To improve equity and social justice, countries need to be equally entitled to development opportunities.
Upholding that spirit, the BRI offers an open platform and a win-win mechanism. By the end of July 2022, China had signed more than 200 BRI cooperation agreements with 149 countries and 32 international organizations, according to China's National Development and Reform Commission.

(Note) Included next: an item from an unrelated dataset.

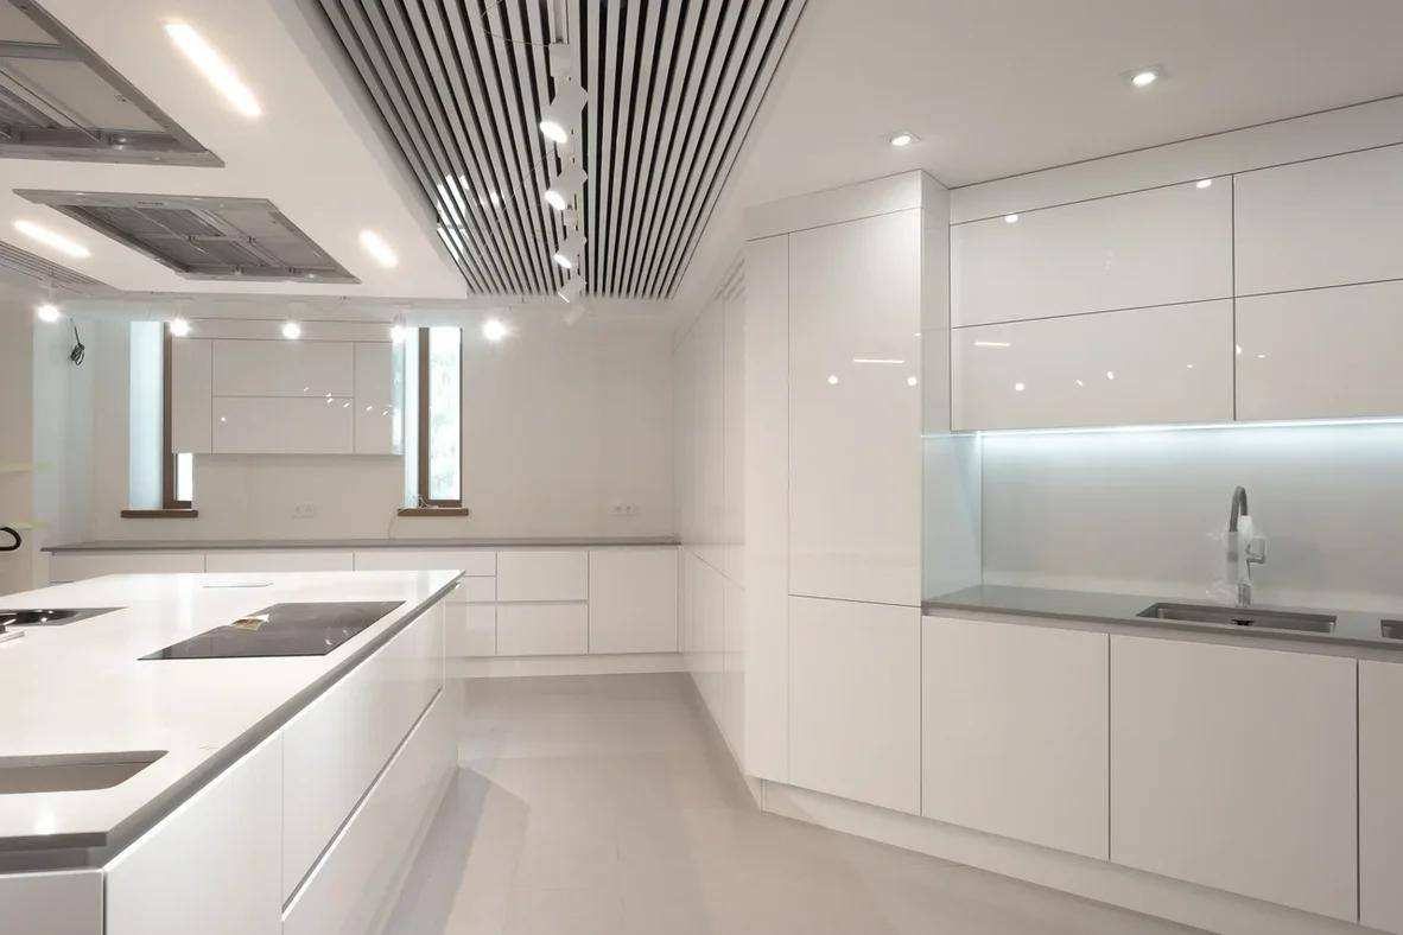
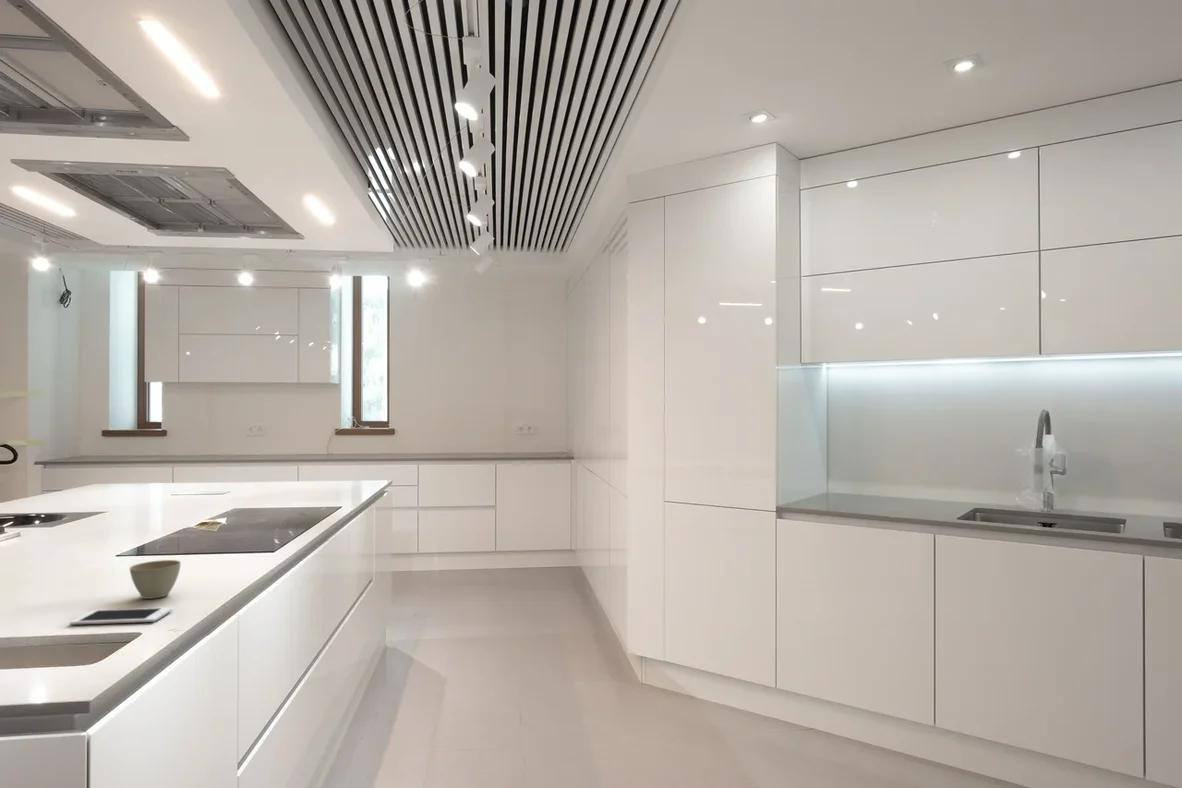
+ cell phone [69,607,173,626]
+ flower pot [129,559,182,600]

"Through the Belt and Road Initiative, it has therefore brought new thinking about development -- from being mere loan recipients to actual projects on the ground that bring development through trade and enterprises," said James M. Njihia, dean of Faculty of Business and Management Sciences, University of Nairobi.
"This will have great multiplier effects in future by increasing local, regional and international integration," he said.
Echoing that view, Khairy Tourk, professor of economics with the Stuart School of Business at the Illinois Institute of Technology in Chicago, has said the China-proposed BRI puts developing nations on the right track to achieving their long-term development goals.
Infrastructure has not been the main focus of post-1945 multilateral institutions. "The BRI has drawn world attention to the importance of infrastructure as an essential pillar of economic development," Tourk said.
For decades, these countries couldn't modernize their antiquated infrastructure, he said. "Now China is providing them funds, the construction expertise to build modern infrastructure, and this is the basis for sustained development, and bodes well for the economic future of developing nations."